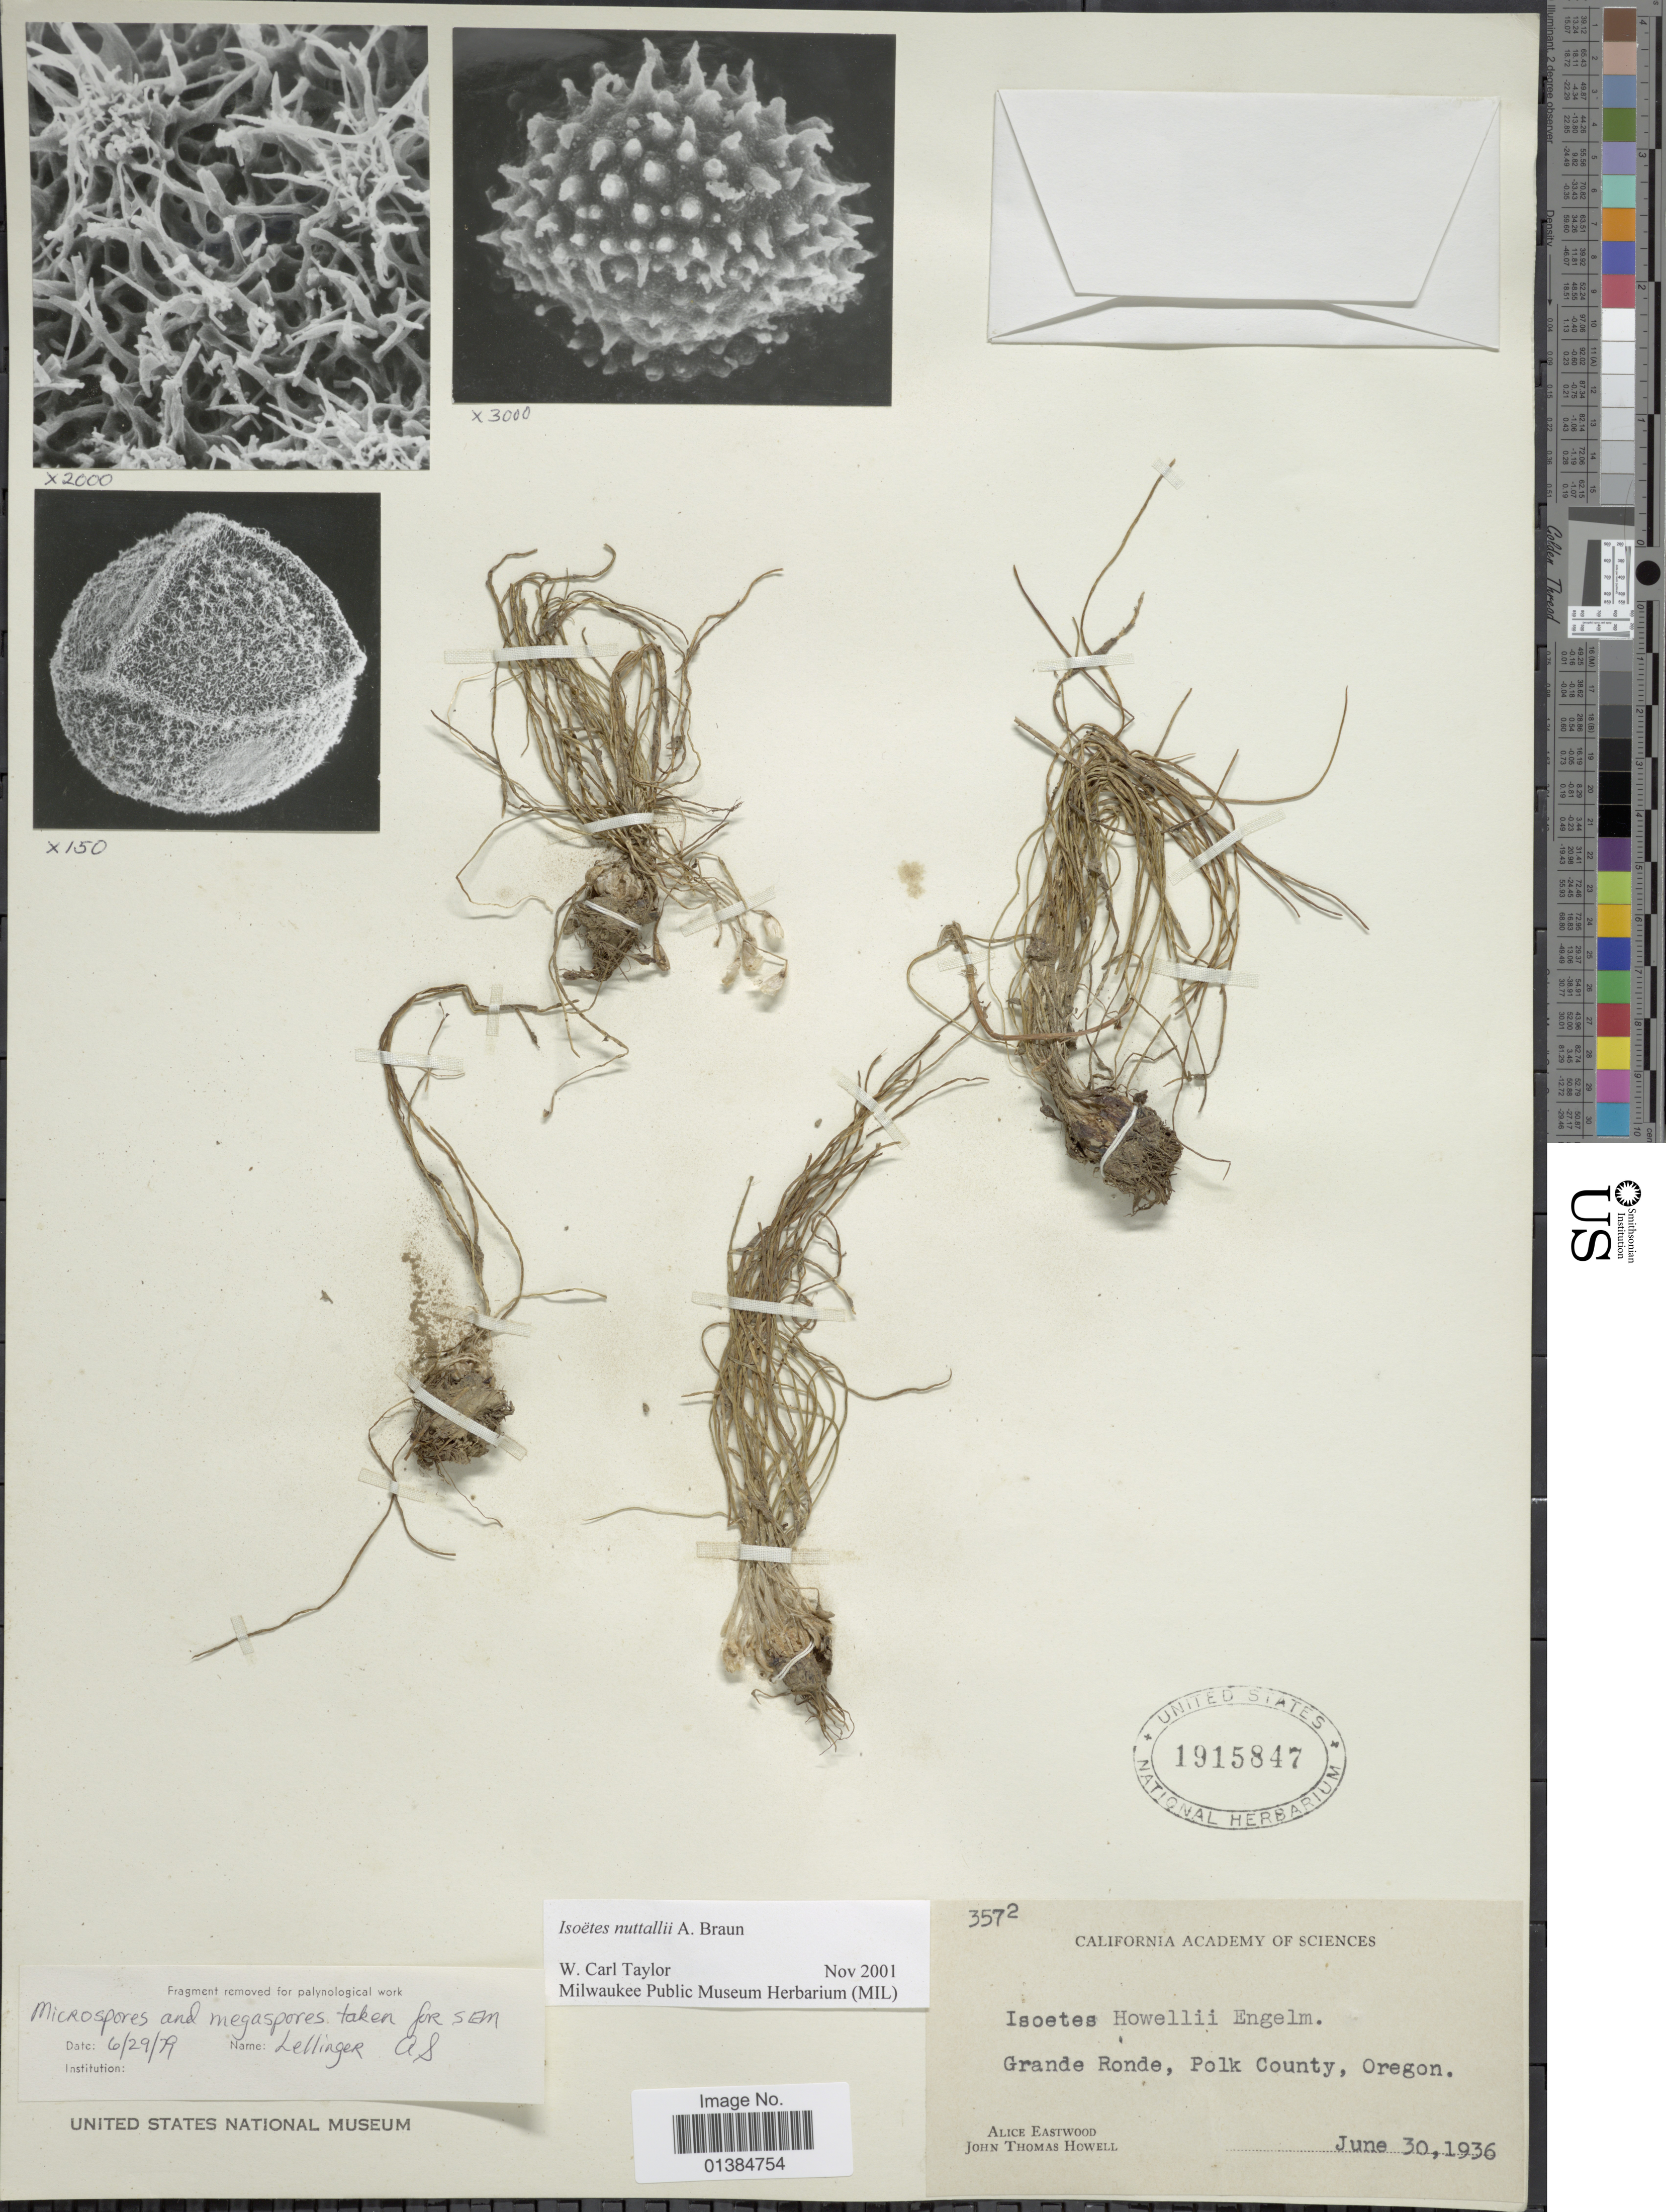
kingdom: Plantae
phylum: Tracheophyta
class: Lycopodiopsida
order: Isoetales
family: Isoetaceae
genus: Isoetes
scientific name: Isoetes nuttallii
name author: A. Braun ex Engelm.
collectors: A. Eastwood & J. T. Howell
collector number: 3572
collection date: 1936-06-30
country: United States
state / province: Oregon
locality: Grande Ronde, Polk County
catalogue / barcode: US 1915847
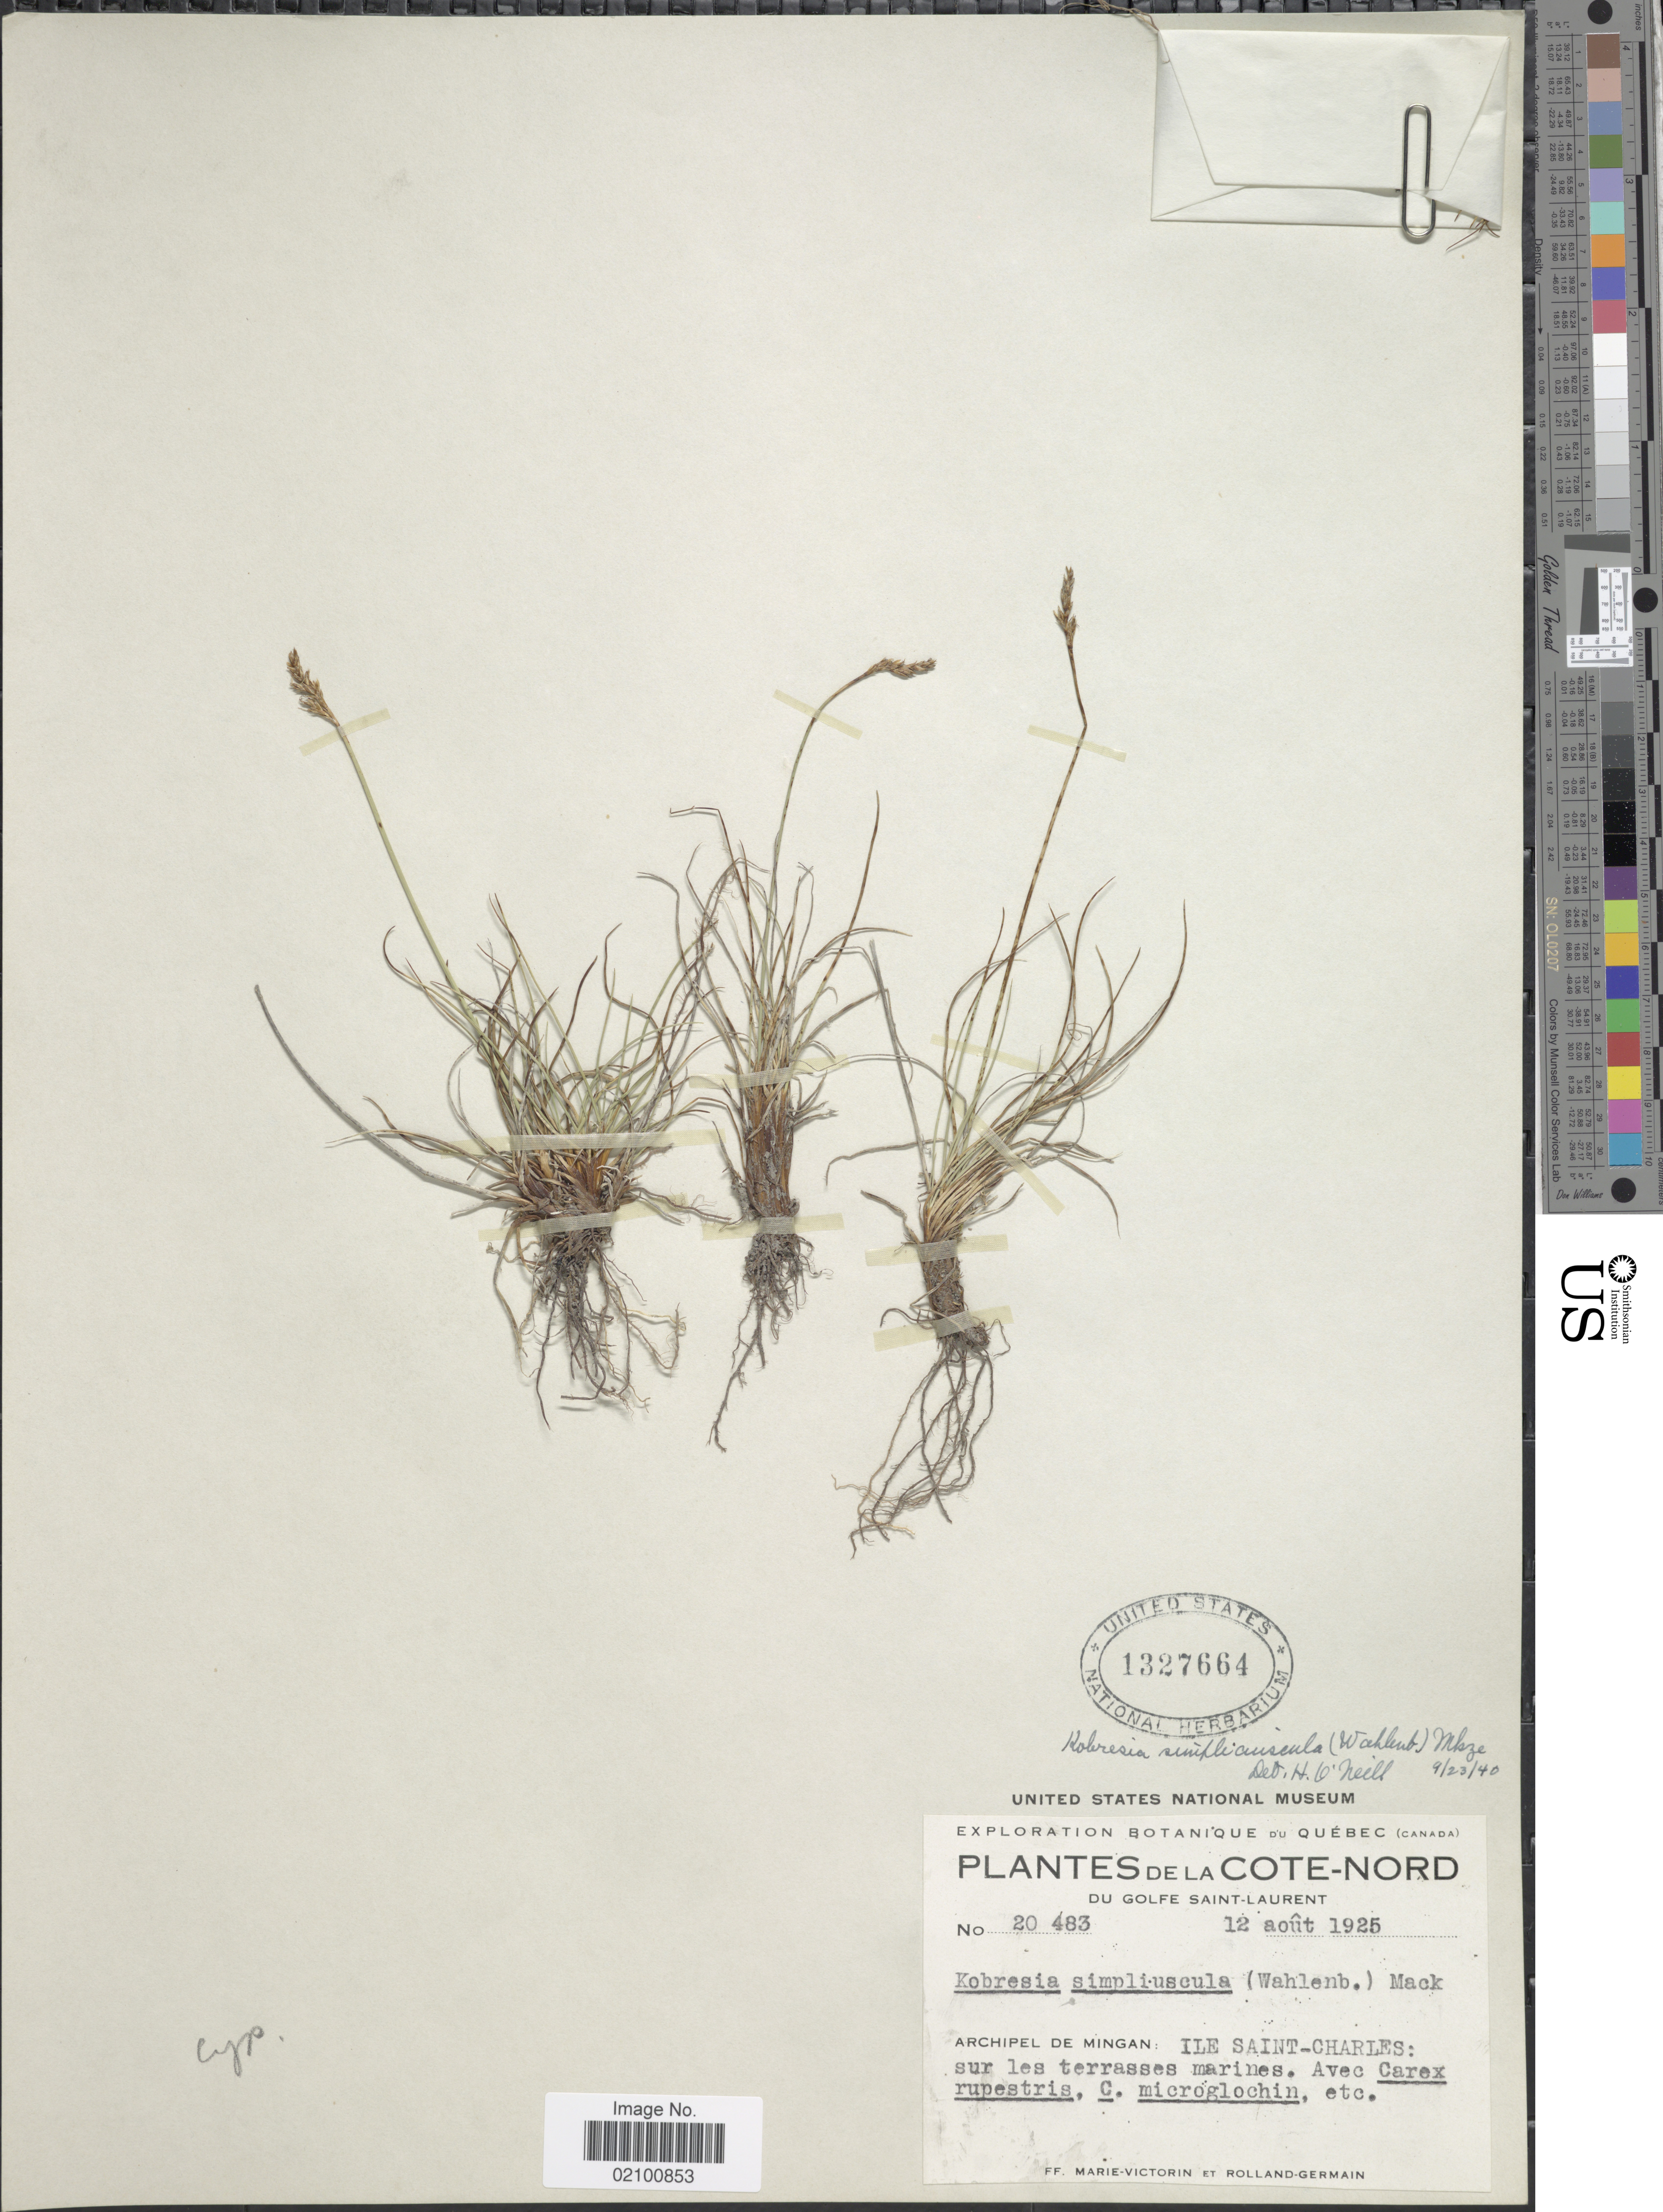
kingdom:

Stated exercise
Copy every line of the entries above word for word, leaving out the pictures.

Expected answer
kingdom: Plantae
phylum: Tracheophyta
class: Lycopodiopsida
order: Isoetales
family: Isoetaceae
genus: Isoetes
scientific name: Isoetes nuttallii
name author: A. Braun ex Engelm.
collectors: A. Eastwood & J. T. Howell
collector number: 3572
collection date: 1936-06-30
country: United States
state / province: Oregon
locality: Grande Ronde, Polk County
catalogue / barcode: US 1915847
kingdom:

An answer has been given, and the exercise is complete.